İçeride saman, çiftlik ekipmanları ve çeşitli eşyalar yığılıydı. Adam bu sırada güvende olduğuna karar verdi ve aceleyle saman yığınlarının arasına saklandı. Kendini ay ışığının hafifçe içeri süzüldüğü bir pencerenin altına konumlandırdı.

Tıpkı kapı gibi pencere de eski, yıpranmış, kirli ve kocaman çatlaklara sahipti. Eğer bir şeyler ters giderse, dışarıdaki kargaşa camı kırabilir ve parçalar üzerine yağabilirdi. Yine de kendini pencerenin hemen altına saklamaya cesaret etmesinin nedeni, acil bir durumda camı kırıp kaçış yolu olarak kullanabilmekti. Ayrıca, az önce cebinden çıkardığı hapları incelemek için biraz ışığa ihtiyacı vardı.

Titreyen elinin üzerinde birkaç hap vardı. Hepsi inhibitördü ama ne yazık ki loş ay ışığı altında hapları ayırt etmek zordu.

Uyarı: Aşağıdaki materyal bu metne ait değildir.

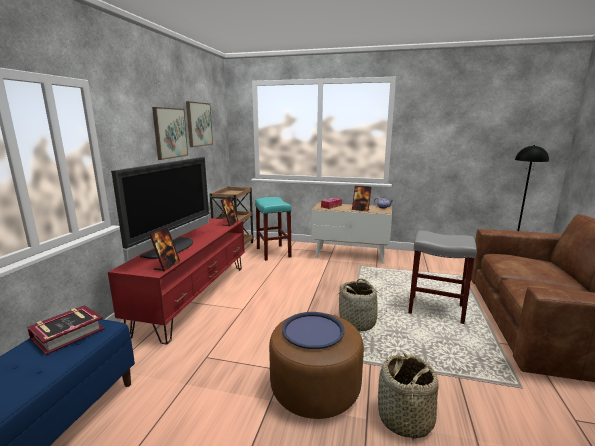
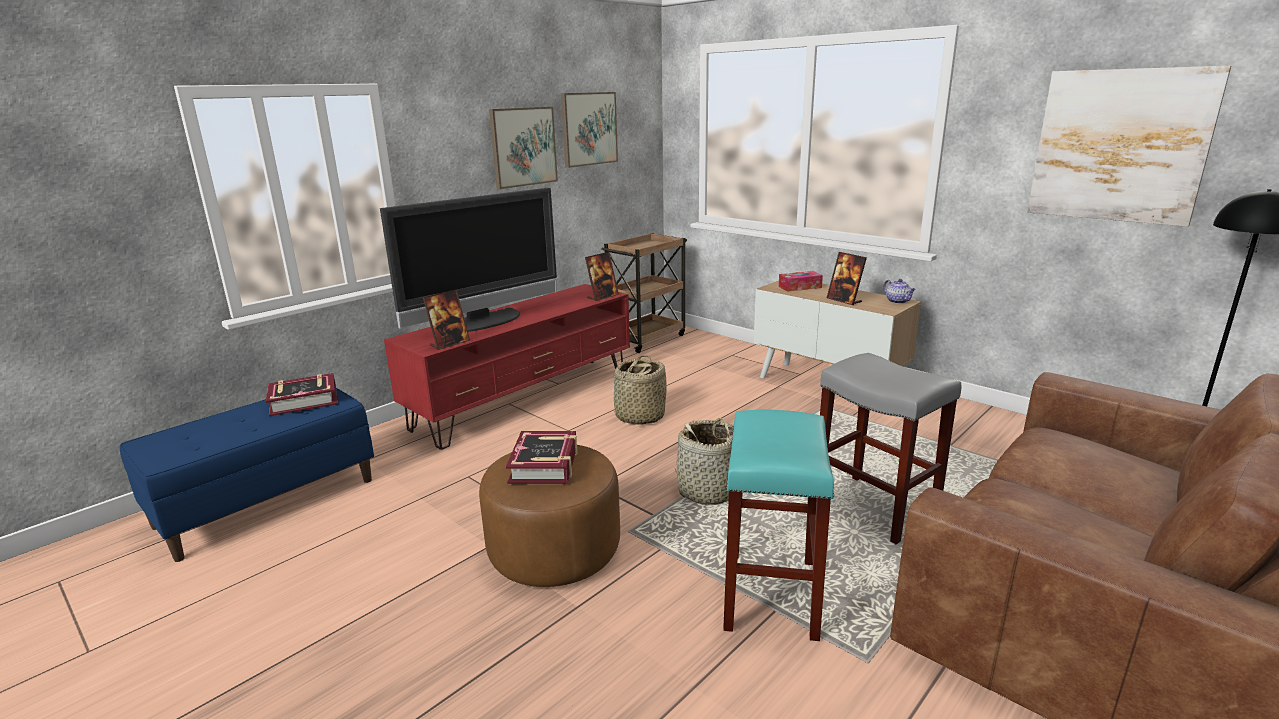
camera: 30 degrees right, 5 degrees up
(274, 252) = (699, 357): turquoise stool -> turquoise stool (772, 595)
(313, 330) = (545, 465): blue tray -> book
(404, 419) = (625, 625): basket -> basket (639, 416)
(469, 130) = (1119, 146): none -> picture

Vücudundaki dayanılmaz sıcaklık ve görüşünün bulanıklaşmaya başlamasıyla adam hapları tanımlamaya çalışmaktan vazgeçti. Hepsini ağzına döktü ve hepsini bir kerede yuttu. Ancak durumu kolay kolay düzelmedi. Bunun yerine, vücudundan akan ısı her geçen saniye daha da güçleniyor gibiydi.

“Lanet olsun!”

Dudaklarından bir lanet daha kaçtı. Engelleyicilerin işe yaramadığı açıktı. Böyle acil durumlar için farklı türde inhibitörler taşıyordu ama ne yazık ki şu anda hiçbiri işe yaramıyordu. Nemli nefesleri hızlı solumalara dönüştü.

Aslına bakarsanız, 19 yaşına kadar bir betaydı. Tüm hayatı boyunca bir beta olduğunu düşünerek yaşadı. Ancak yetişkinliğe ulaşır ulaşmaz, çekinik bir omega olduğu ortaya çıktı. Bunun etrafındaki insanların asla öğrenmemesi gereken bir şey olduğunu düşünüyordu. O zamanlar dünyası paramparça olmuş gibi hissetmişti. Ancak içinde bulunduğu durumda şükretmesi gereken bir şey varsa, o da tüm omega türleri arasında çekinik olduğu gerçeğiydi.

Bir omega olarak ortaya çıktığında bile feromonu o kadar zayıftı ki beta olduğu zamana kıyasla hiçbir farklılık hissetmiyordu. Sadece ayda bir hap alması gerekiyordu ve hiç kimse onun bir omega olduğunu öğrenmemişti. Ayrıca alfaların etrafında çok zaman geçiriyordu ve bir kez bile onların feromonlarından etkilenmemişti. Tabii ki kızgınlık döngüsünün nasıl bir şey olduğunu hiç bilmiyordu. Ta ki daha önce başına gelmeye başlayana kadar.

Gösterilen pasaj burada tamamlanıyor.